Altro esempio. Guardare un'ora di video alla settimana «equivale al consumo annuo di due frigoriferi». Ogni minuto nel mondo si guardano circa 700mila ore di video su Netflix e 4,5 milioni di video su YouTube.
Non solo. Se si somma ogni azione che facciamo in Rete, «il digitale produce il 2% delle emissioni mondiali di gas serra». Uno studio della McMaster University ha stimato che entro il 2040 questo dato raggiungerà il 14%.
«Già oggi, se fosse una Nazione, Internet sarebbe il sesto più grande consumatore di energia del mondo».
Qui non si tratta di fare allarmismo ma di ricordarci che ogni nostra attività in Rete implica complesse elaborazioni di dati da parte di potenti computer stipati nei cosiddetti data center che consumano ingenti quantità di energia.
La buona notizia è che Apple ha deciso di usare al 100% energia rinnovabile. E sulla stessa strada si sono incamminati anche giganti come Facebook, Google e Microsoft.
Altro dato importante. C'è un movimento di giovani aziende che lavora da tempo «a un digitale alternativo ed ecologico». In prima fila c'è Lilo, un motore di ricerca che dona la metà del suo fatturato a progetti sociali e ambientali e usa data center alimentati da energia rinnovabile. Altro esempio di uso responsabile di Internet è Ecosia, un motore di ricerca che impiega i profitti generati dalle ricerche degli utenti per piantare alberi.
La start-up Cleanfox si propone invece di ripulire la nostre caselle di posta elettronica «dalle newsletter che non vuoi più». In tre anni ha rimosso 700 milioni di e-mail e ha evitato nuove emissioni pari a 7mila tonnellate di CO2. In America c'è LO3 Energy, «che facilita la produzione e lo scambio di energia pulita attraverso la blockchain».

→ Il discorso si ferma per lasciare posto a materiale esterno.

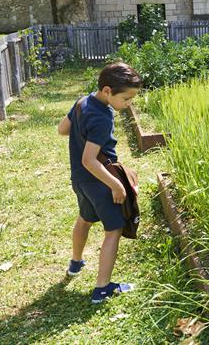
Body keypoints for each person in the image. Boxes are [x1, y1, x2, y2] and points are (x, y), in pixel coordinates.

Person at [57, 62, 142, 304]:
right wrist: (116, 184)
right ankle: (102, 289)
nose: (129, 104)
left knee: (84, 219)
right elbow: (89, 160)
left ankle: (75, 263)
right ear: (107, 91)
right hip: (99, 181)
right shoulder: (103, 117)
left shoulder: (82, 103)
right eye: (126, 98)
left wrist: (82, 133)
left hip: (80, 181)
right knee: (113, 230)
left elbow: (62, 129)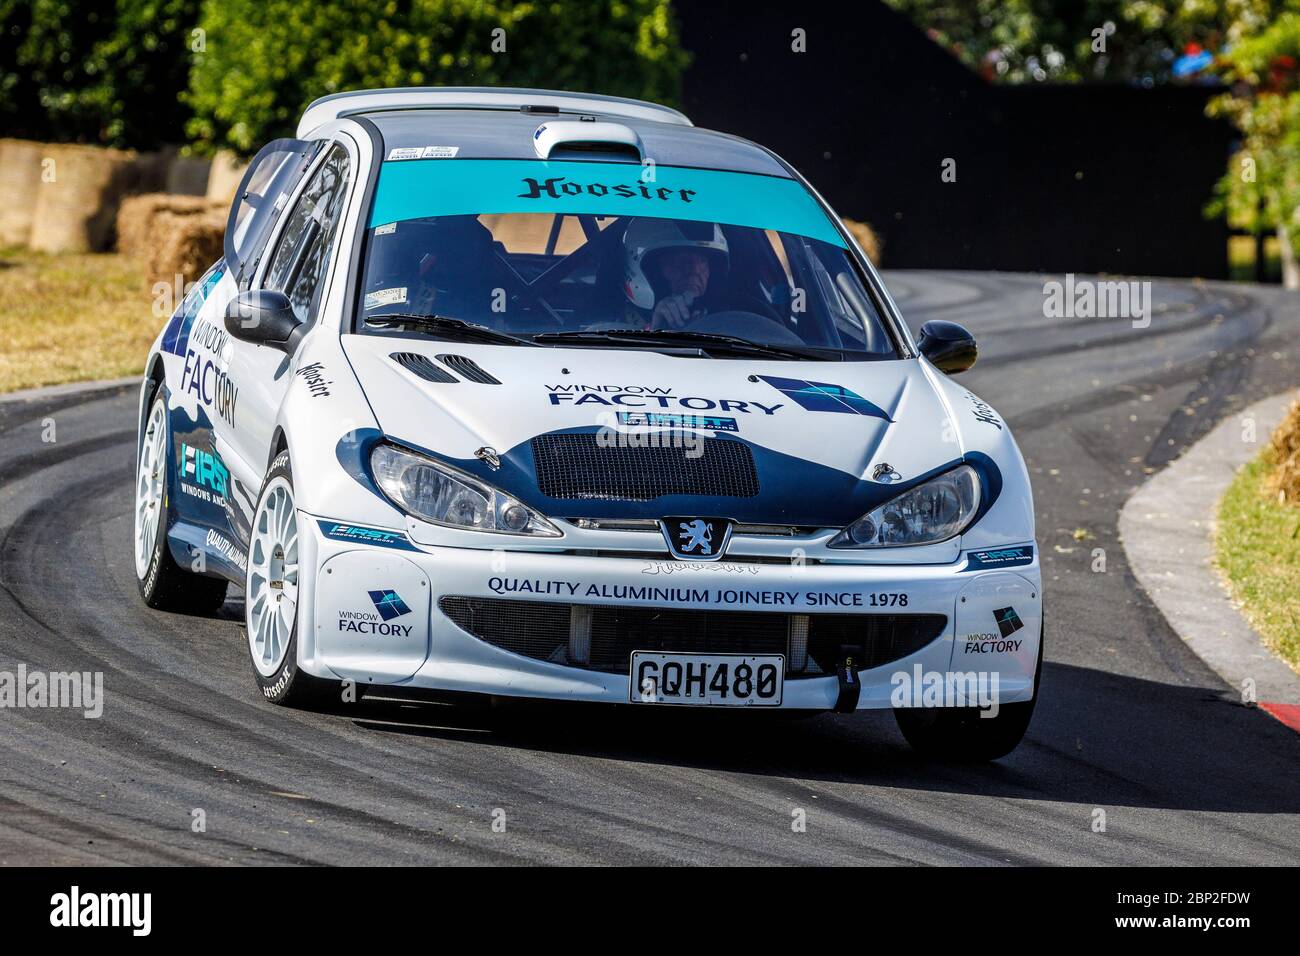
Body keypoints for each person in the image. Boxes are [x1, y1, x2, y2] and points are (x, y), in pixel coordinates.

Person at [622, 218, 729, 329]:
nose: (695, 271)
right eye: (679, 261)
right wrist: (656, 331)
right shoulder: (610, 326)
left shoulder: (732, 326)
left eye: (703, 261)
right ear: (652, 271)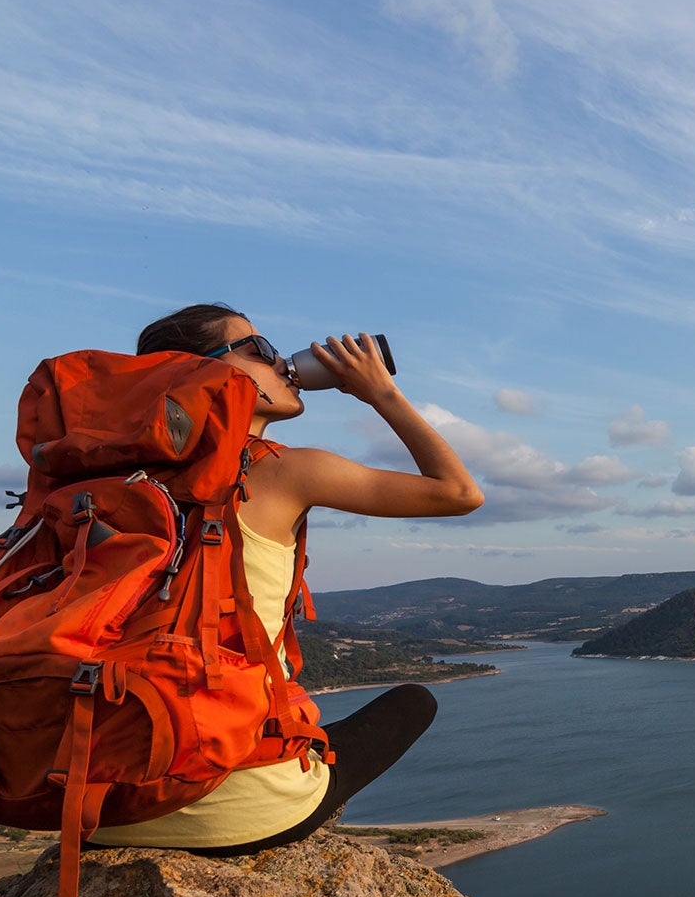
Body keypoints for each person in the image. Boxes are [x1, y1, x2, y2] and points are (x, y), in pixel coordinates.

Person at [90, 302, 484, 856]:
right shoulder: (284, 469)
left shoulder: (101, 485)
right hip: (236, 813)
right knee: (413, 702)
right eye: (259, 350)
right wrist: (380, 393)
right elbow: (460, 493)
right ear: (205, 372)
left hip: (99, 813)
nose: (282, 362)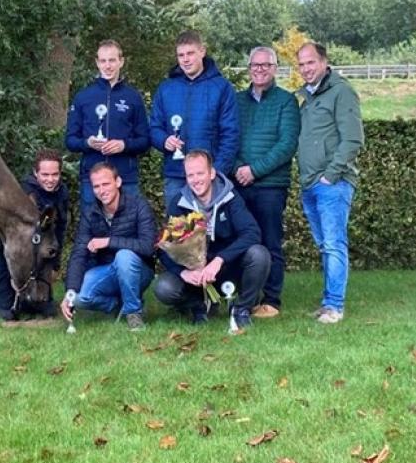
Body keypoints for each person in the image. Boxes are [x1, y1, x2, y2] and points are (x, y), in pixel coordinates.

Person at [155, 150, 270, 329]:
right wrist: (183, 273)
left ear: (212, 173)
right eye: (190, 175)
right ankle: (197, 306)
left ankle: (242, 309)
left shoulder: (230, 197)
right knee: (164, 288)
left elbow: (252, 232)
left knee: (259, 254)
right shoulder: (179, 203)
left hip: (226, 267)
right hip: (195, 276)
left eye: (200, 173)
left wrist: (219, 260)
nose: (195, 179)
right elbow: (164, 250)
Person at [296, 42, 364, 324]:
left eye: (310, 62)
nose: (306, 69)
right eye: (301, 64)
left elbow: (353, 139)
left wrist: (330, 174)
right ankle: (327, 303)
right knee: (325, 245)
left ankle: (335, 306)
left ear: (324, 62)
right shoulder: (308, 98)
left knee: (334, 244)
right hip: (311, 184)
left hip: (332, 184)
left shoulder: (341, 92)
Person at [233, 46, 300, 319]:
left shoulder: (286, 101)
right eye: (255, 65)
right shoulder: (237, 101)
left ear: (275, 68)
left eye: (266, 65)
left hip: (270, 186)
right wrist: (238, 168)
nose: (259, 70)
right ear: (249, 68)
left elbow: (286, 145)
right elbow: (228, 137)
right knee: (240, 242)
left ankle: (271, 299)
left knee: (270, 242)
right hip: (238, 183)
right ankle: (242, 295)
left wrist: (255, 170)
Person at [0, 149, 69, 320]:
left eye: (55, 174)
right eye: (45, 174)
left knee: (46, 310)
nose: (50, 179)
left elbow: (60, 228)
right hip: (11, 255)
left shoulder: (62, 193)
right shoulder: (23, 192)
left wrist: (55, 264)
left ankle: (26, 300)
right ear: (36, 173)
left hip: (40, 257)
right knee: (5, 313)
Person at [60, 162, 156, 331]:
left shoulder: (139, 205)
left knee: (124, 256)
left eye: (106, 184)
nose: (101, 190)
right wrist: (70, 291)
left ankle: (134, 314)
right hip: (108, 270)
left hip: (139, 270)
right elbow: (79, 254)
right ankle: (119, 305)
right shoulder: (90, 213)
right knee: (79, 298)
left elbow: (149, 246)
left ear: (117, 182)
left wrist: (109, 241)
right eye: (96, 186)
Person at [149, 30, 239, 210]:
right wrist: (163, 140)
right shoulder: (166, 88)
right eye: (181, 55)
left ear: (202, 51)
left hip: (209, 178)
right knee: (177, 233)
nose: (185, 59)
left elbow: (231, 134)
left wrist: (217, 171)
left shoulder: (221, 87)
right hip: (176, 174)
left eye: (190, 53)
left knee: (212, 234)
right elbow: (154, 126)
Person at [65, 39, 150, 211]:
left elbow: (145, 141)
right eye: (103, 61)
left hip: (125, 178)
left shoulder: (133, 97)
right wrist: (87, 143)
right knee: (93, 231)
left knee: (127, 231)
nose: (108, 66)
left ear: (121, 61)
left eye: (112, 60)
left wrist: (123, 145)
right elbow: (70, 140)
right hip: (92, 179)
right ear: (97, 63)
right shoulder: (83, 97)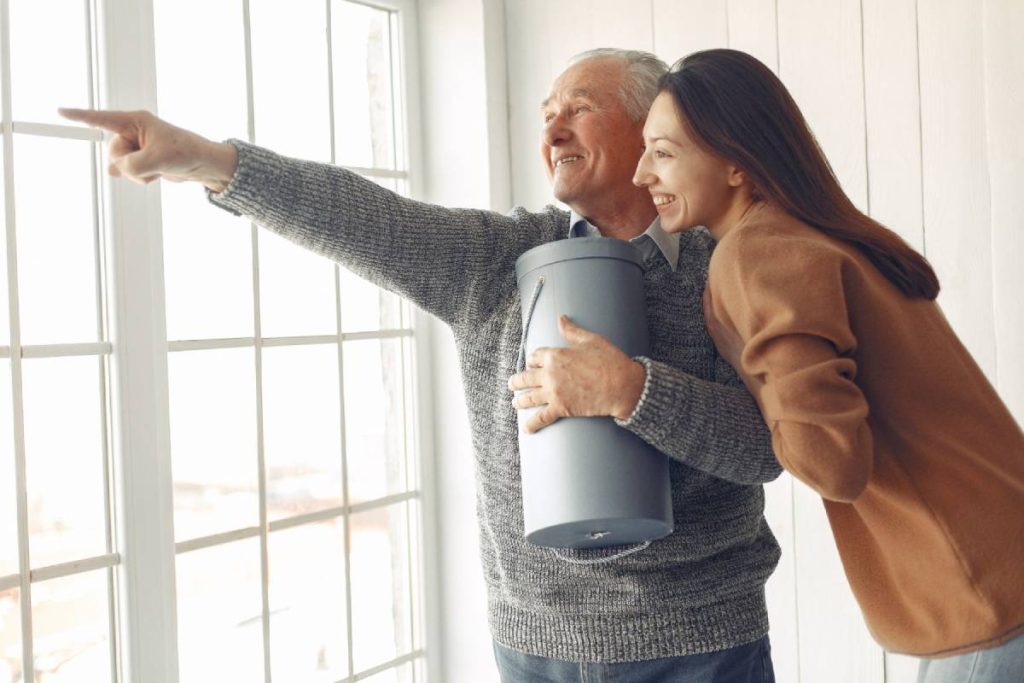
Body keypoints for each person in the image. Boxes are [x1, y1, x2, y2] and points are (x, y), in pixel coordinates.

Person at [61, 48, 783, 682]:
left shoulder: (730, 268)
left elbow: (765, 447)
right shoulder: (495, 263)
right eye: (546, 114)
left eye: (581, 108)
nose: (552, 129)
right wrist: (208, 162)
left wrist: (632, 391)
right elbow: (363, 217)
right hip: (537, 648)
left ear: (650, 130)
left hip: (704, 643)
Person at [514, 47, 1024, 682]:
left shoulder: (755, 255)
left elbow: (829, 461)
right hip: (998, 565)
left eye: (665, 153)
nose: (644, 173)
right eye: (645, 150)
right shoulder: (810, 231)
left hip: (977, 595)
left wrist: (645, 390)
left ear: (734, 163)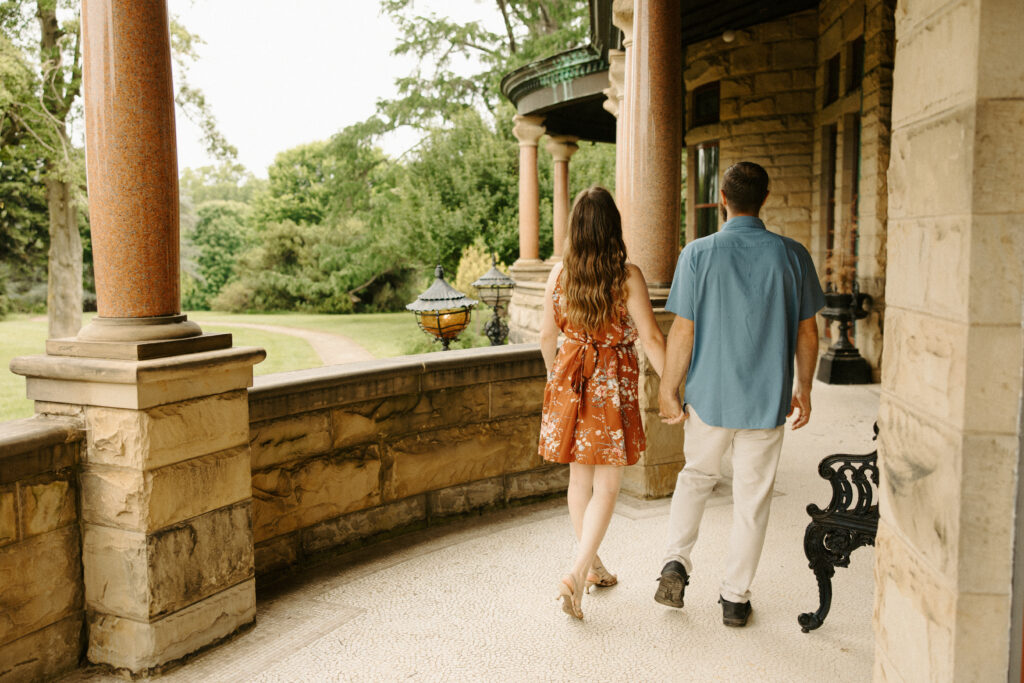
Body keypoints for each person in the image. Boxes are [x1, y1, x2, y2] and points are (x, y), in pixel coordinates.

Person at [655, 161, 824, 627]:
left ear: (723, 199)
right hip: (766, 401)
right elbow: (808, 334)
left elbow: (683, 331)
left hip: (709, 397)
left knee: (695, 478)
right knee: (752, 501)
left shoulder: (698, 253)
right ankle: (734, 598)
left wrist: (669, 388)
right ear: (764, 199)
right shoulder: (793, 255)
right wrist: (803, 387)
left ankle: (676, 562)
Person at [539, 186, 666, 620]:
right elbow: (651, 337)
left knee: (580, 483)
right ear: (613, 226)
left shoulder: (559, 275)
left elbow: (545, 338)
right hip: (612, 383)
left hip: (571, 380)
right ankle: (576, 572)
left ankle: (593, 567)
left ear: (575, 227)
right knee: (608, 487)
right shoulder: (626, 275)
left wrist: (555, 382)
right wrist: (672, 386)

Che il digitale, al pari del resto del mondo, debba lavorare per diventare il più possibile ecosostenibile è indubbio. Tanto più che, secondo uno studio pubblicato dalla rivista scientifica Nature, «l'uso degli strumenti digitali divora già oggi il 10 per cento dell'elettricità mondiale». E senza un intervento di razionalizzazione, «nel 2030 si rischia di arrivare al 20,9%». Col risultato di sottrarre una fetta importante di energia ad altre risorse.
Occore quindi anche una coscienza ambientale digitale. Alla pari di quella che sta mettendo al bando la plastica. Dobbiamo ricordarci tutti (giovanissimi in testa, visto che sono loro i più inclini a
cambiare abitudini) che essere «green» passa anche dal digitale; dai messaggi Whatsapp alle mail, dai video ai social. Dai clic e dalle parole inutili che inquinano non solo le menti.